Fora do lugar
Economia

Fora do lugar


É praticamente impossível ler certos textos sem se deparar com a expressão “câmbio fora do lugar” ou algo equivalente, usualmente acompanhada por uma historinha sobre a taxa de juros levar à apreciação “xxx” do câmbio (o leitor fica livre para preencher o “xxx” com “criminosa”, “irresponsável”, “leviana”, ou qualquer outro adjetivo habitualmente utilizado). Já tive oportunidade de examinar as dificuldades que membros desta escola enfrentam em explicar porque o câmbio seguiu se apreciando com a diferença entre os juros domésticos e externos se estreitando a cada mês, mas hoje quero abordar a noção do “câmbio fora de lugar”.

Uma das formas de olhar o problema consiste em acompanhar a evolução da taxa de câmbio ao longo dos anos ajustando-a pela diferença entre a inflação doméstica e internacional. O melhor trabalho que conheço a este respeito é o acompanhamento do Departamento Econômico do BC, que faz uma ponderação cuidadosa das diversas taxas de câmbio de acordo com o volume de comércio dos diferentes países com o Brasil. De acordo com estes dados, a taxa real de câmbio em janeiro deste ano estaria 1,7% abaixo da média observada desde janeiro de 1988, o que, convenhamos, não parece ser nenhum desastre.

Isto dito, resultados com base nesta abordagem são muito menos robustos do que gostaríamos. Escolhas diferentes das medidas de inflação (preços no atacado ou ao consumidor) ou de período amostral levam a resultados distintos. A própria escolha da média do período como referência não é isenta de problemas, a começar porque, mesmo com um número bastante elevado de observações mensais, não há como ter certeza que a taxa de câmbio é uma variável que retorna à média (acredito que sim, mas os testes estatísticos são inconclusivos).
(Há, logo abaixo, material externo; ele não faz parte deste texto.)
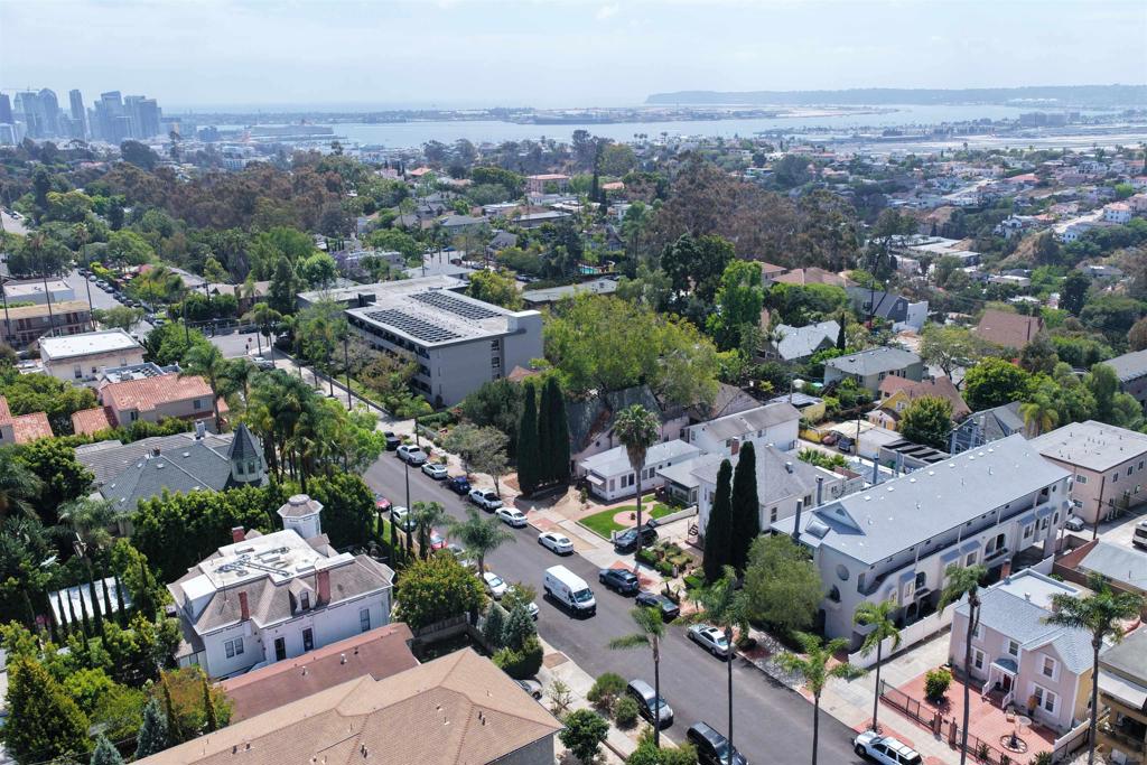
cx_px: 574
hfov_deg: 65.5
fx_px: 892
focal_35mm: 28
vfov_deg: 46.4
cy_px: 382
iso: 100
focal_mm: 14.45
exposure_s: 1/640
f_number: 2.8
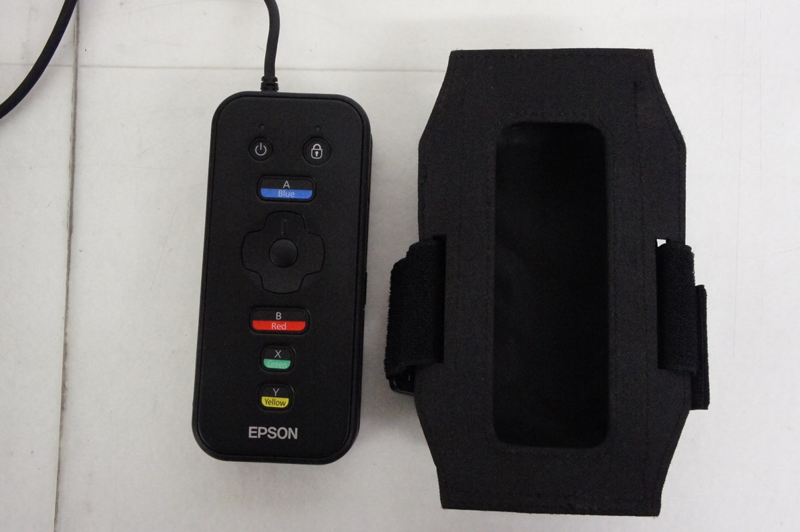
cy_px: 266
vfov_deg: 35.4
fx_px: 833
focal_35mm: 38
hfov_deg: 51.3
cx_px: 400
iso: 6400
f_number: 10
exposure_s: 1/50
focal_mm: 25
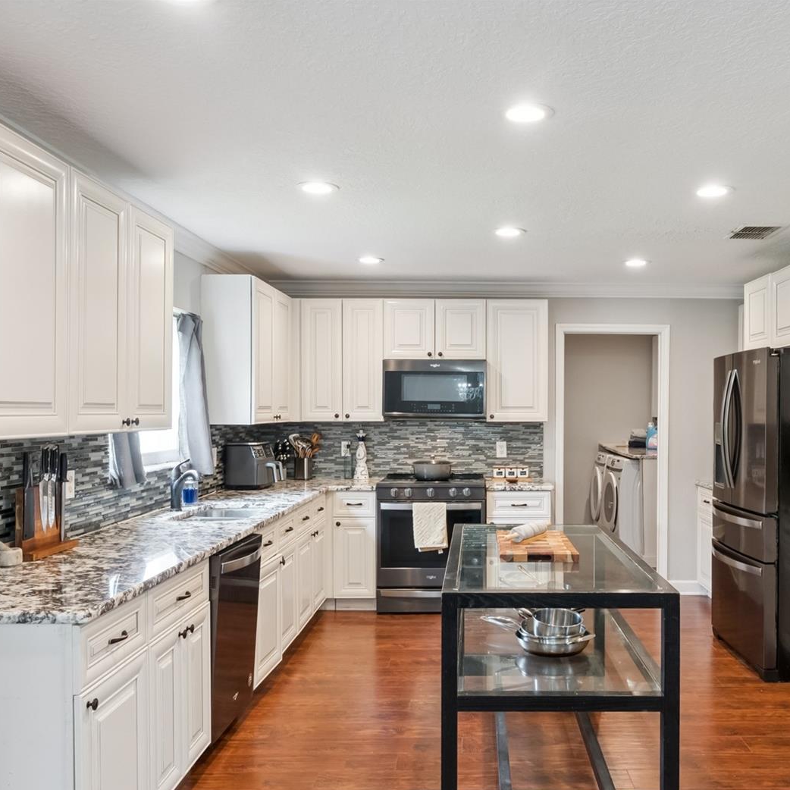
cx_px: 488
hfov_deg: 53.5
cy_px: 401
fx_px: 775
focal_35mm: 30
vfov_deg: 54.0
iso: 800
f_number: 10
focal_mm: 15.7
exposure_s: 1/13
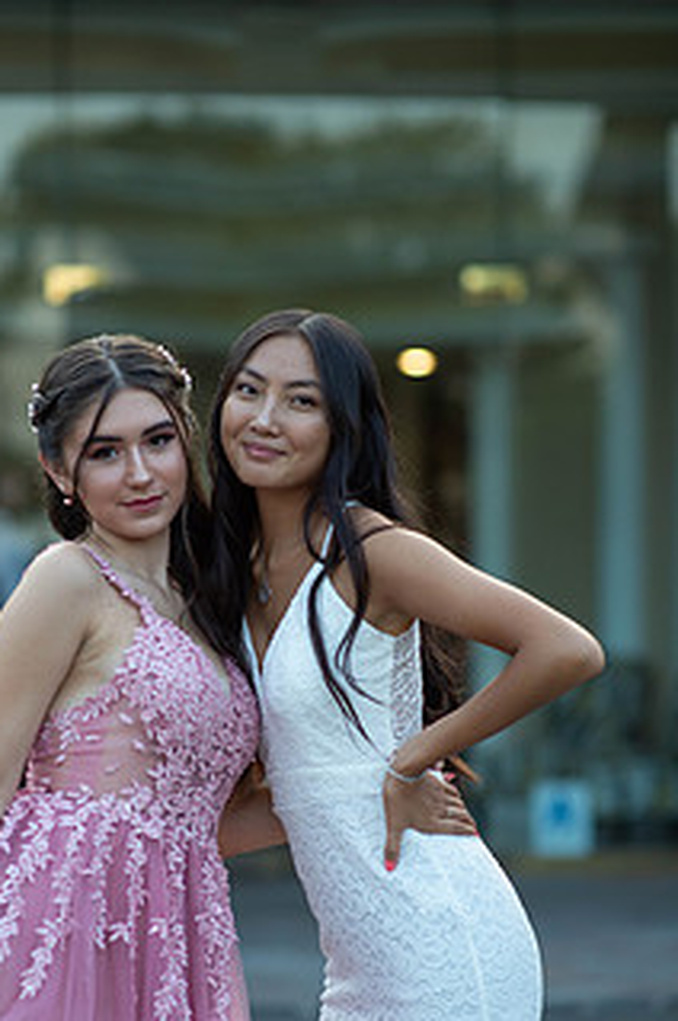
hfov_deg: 11.4
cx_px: 209
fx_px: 3397
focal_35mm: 120
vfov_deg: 17.0
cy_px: 669
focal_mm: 85
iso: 250
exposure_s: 1/1000
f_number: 2
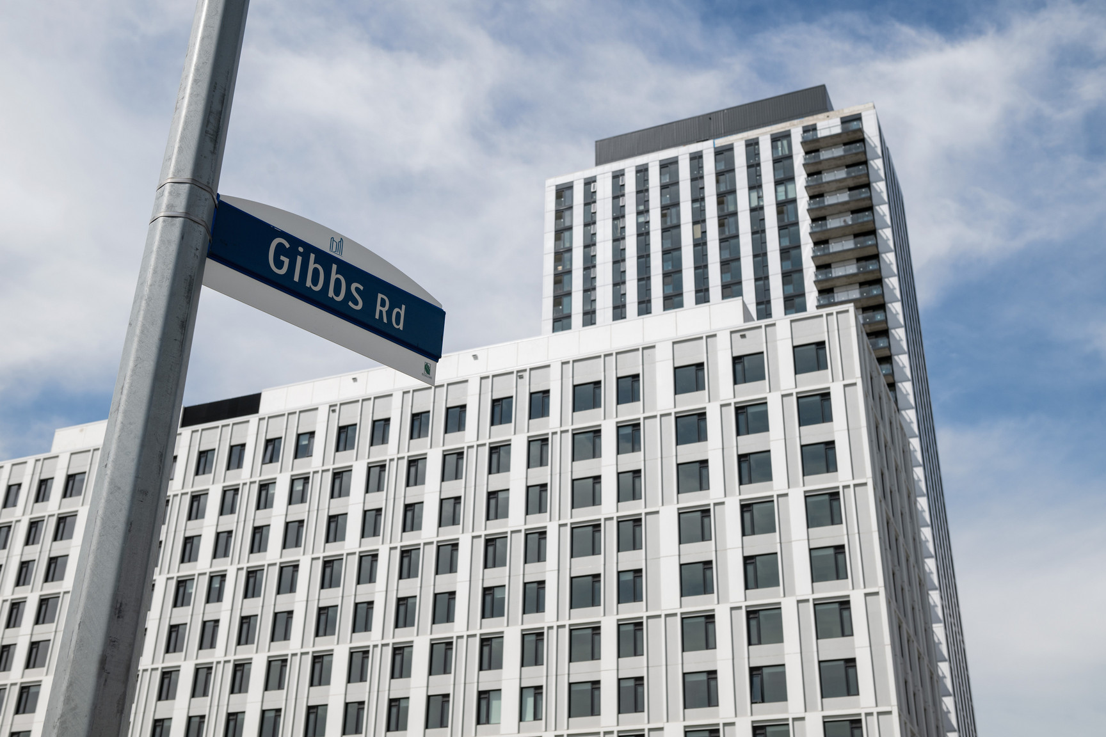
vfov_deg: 33.4
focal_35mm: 40
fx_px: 1229
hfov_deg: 48.5
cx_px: 553
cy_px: 368
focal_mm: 40
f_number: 6.3
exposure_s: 1/1000
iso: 160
Nesta situação o melhor é voltar à teoria econômica em busca de pistas que dêem sentido aos dados e, de fato, esta nos oferece um modelo que identifica duas condições de equilíbrio expressas em função da taxa real de câmbio e da demanda doméstica (consumo, investimento e gastos do governo). A primeira condição é o equilíbrio externo, ou seja, a manutenção de certo saldo na conta corrente que seja visto como sustentável ao longo dos anos.

A segunda se refere ao equilíbrio doméstico, que pode ser interpretado como uma condição acerca da evolução das taxas de inflação dos produtos que não podem ser comercializados internacionalmente, tipicamente serviços (escola, aluguel, cinema, manicure). Se a taxa de inflação destes produtos estiver crescendo é sinal de excesso de demanda neste mercado; se caindo, excesso de oferta. Em equilíbrio geral, portanto, a inflação dos não-comercializáveis é estável e o país gera um saldo em conta corrente percebido como sustentável.

Caso, porém, a taxa de câmbio esteja “fora do lugar”, alguma destas condições (ou ambas) não poderá ser atendida. Em particular, deveríamos observar uma piora nas condições do balanço de pagamentos, ou uma queda acelerada das taxas de inflação de produtos não comercializáveis internacionalmente, ou ainda uma combinação destes dois fenômenos. O que dizem os dados?

No que se refere ao balanço de pagamentos, não apenas o país registra expressivo saldo na balança comercial, que se traduz em superávit próximo a US$14 bilhões na conta corrente, como também as expectativas coletadas pelo BC acerca do saldo da balança para 2007 (média superior a US$40 bilhões) sugerem manutenção daquele superávit em mais de 1% do PIB.

Este superávit, porém, poderia resultar de uma demanda doméstica muito fraca, que reprimisse as importações e forçasse certos setores a exportar mais por falta de mercado. Só que a demanda doméstica tem crescido bem (4% em 2006), acima de sua média desde 1993 (2,4%), sugerindo mais força que se imagina, e deve crescer ainda mais este ano. Consistente com isto, a inflação de não-comercializáveis tem oscilado desde meados de 2006 ao redor de 4%.

Assim, a combinação de superávits expressivos em conta corrente com demanda doméstica se expandindo vigorosamente não sugere nada de fundamentalmente errado com a taxa de câmbio. Se algo há fora de lugar não é o câmbio, mas algumas idéias defendidas contra todas as evidências.